Cold chasing moisture usually never works out, but cold sliding under the moisture makes for a big icy mess. It'll be interesting to see exactly how the timing of this works out, and who gets what.


----------



## NCHillbilly

Miguel Cervantes said:


> I bet you can't wait...



Whee! I love driving 80 miles a day on slick roads that are full of jack-knifing tractor trailers and idjits that think 4WD means push the button and drive at normal speed. 
This flooding stuff is cool too, we've gotten over 6 inches of rain in the last two days, the river is about over the road below my house. Why not a good blizzard or ice storm to change it up a little?


----------



## shakey gizzard

Miguel Cervantes said:


> Cold chasing moisture usually never works out, but cold sliding under the moisture makes for a big icy mess. It'll be interesting to see exactly how the timing of this works out, and who gets what.
> 
> View attachment 710501



What about wrap around moistue after the cold is in place?


----------



## GA DAWG

It ain't gonna do nothing. If it was. DDD would be here.


----------



## orrb

I think maybe DDD is not happy.  I wish he would come back.  Know one can replace him.


----------



## Dustin Pate

orrb said:


> I think maybe DDD is not happy.  I wish he would come back.  Know one can replace him.



I believe he has a different job now and can't spend as much time playing here as he once did. I think he mentioned that back in the pages of this thread somewhere.


----------



## Robbie101

Dustin Pate said:


> I believe he has a different job now and can't spend as much time playing here as he once did. I think he mentioned that back in the pages of this thread somewhere.



He did.  

But the Messican and the other guys are filling in nicely.


----------



## Miguel Cervantes

GA DAWG said:


> It ain't gonna do nothing. If it was. DDD would be here.



More truth to that than you know.


----------



## xjd33x

Snow sleet rain or hail but for crying out loud PLEASE stop raining!


----------



## Miguel Cervantes

xjd33x said:


> Snow sleet rain or hail but for crying out loud PLEASE stop raining!



You really need to be careful what you ask for.

Interesting set up starting around noon tomorrow for folks in central and north alabama and it just expands from there across wnw ga and over into ne ga. This one is all about timing and temps, oh and someone did mention wrap around moisture . We'll just have to wait and see how this shakes out, but one thing is for sure, I wouldn't wanna be up on that big ol' hill with NCHillbilly come Friday morning.


----------



## klfutrelle

I'm thinking of driving up to the northeast ga mountains or maybe Gatlingburg tomorrow. Who's with me? Try out the GMC Sierra 2500 4x4.


----------



## topfuelgirl

We are heading to Pigeon Forge Friday for a wedding in Gatlinburg on Saturday. I hope to see snow when we get there around noon on Friday!!

* _RECORDS SHOWN_
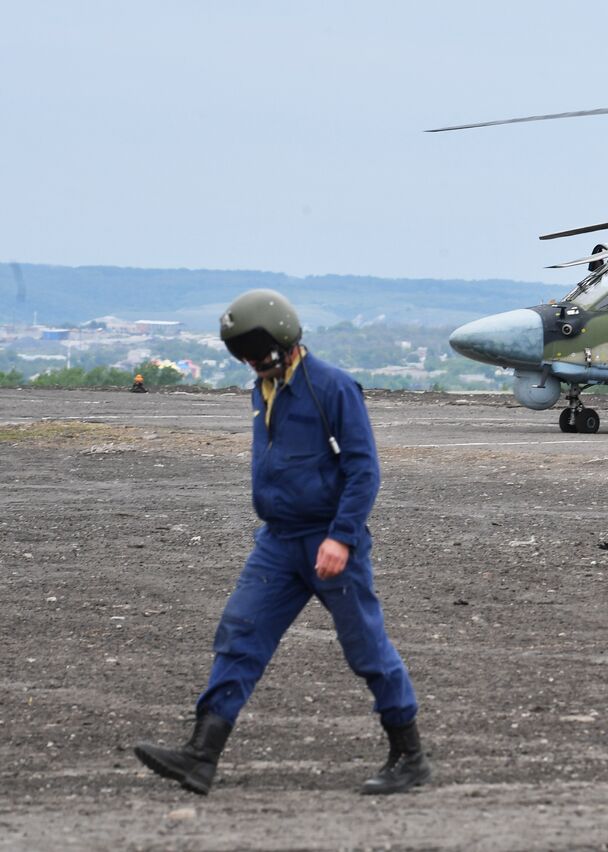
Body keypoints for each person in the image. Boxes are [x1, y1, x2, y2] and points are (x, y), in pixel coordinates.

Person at [134, 289, 428, 797]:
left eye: (255, 351)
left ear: (284, 338)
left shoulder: (333, 388)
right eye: (242, 354)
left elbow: (364, 470)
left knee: (366, 648)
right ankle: (200, 756)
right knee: (240, 633)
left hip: (331, 544)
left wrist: (341, 537)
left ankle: (410, 756)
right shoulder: (261, 388)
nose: (251, 362)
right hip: (277, 542)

* _EXERCISES_
[a] Answer these about the forum thread:
(i) How much rain does NCHillbilly say has fallen in the last two days?
(ii) What truck does klfutrelle want to try out?
(iii) Where is the wedding topfuelgirl is going to, and on what day?
[b] Repeat everything in the forum thread from "Interesting set up" down to "come Friday morning.".
Rely on the forum thread alone, not the listing.

* _RESPONSES BY ITEM NUMBER_
[a]
(i) Over 6 inches.
(ii) A GMC Sierra 2500 4x4.
(iii) In Gatlinburg, on Saturday.

[b]
Interesting set up starting around noon tomorrow for folks in central and north alabama and it just expands from there across wnw ga and over into ne ga. This one is all about timing and temps, oh and someone did mention wrap around moisture . We'll just have to wait and see how this shakes out, but one thing is for sure, I wouldn't wanna be up on that big ol' hill with NCHillbilly come Friday morning.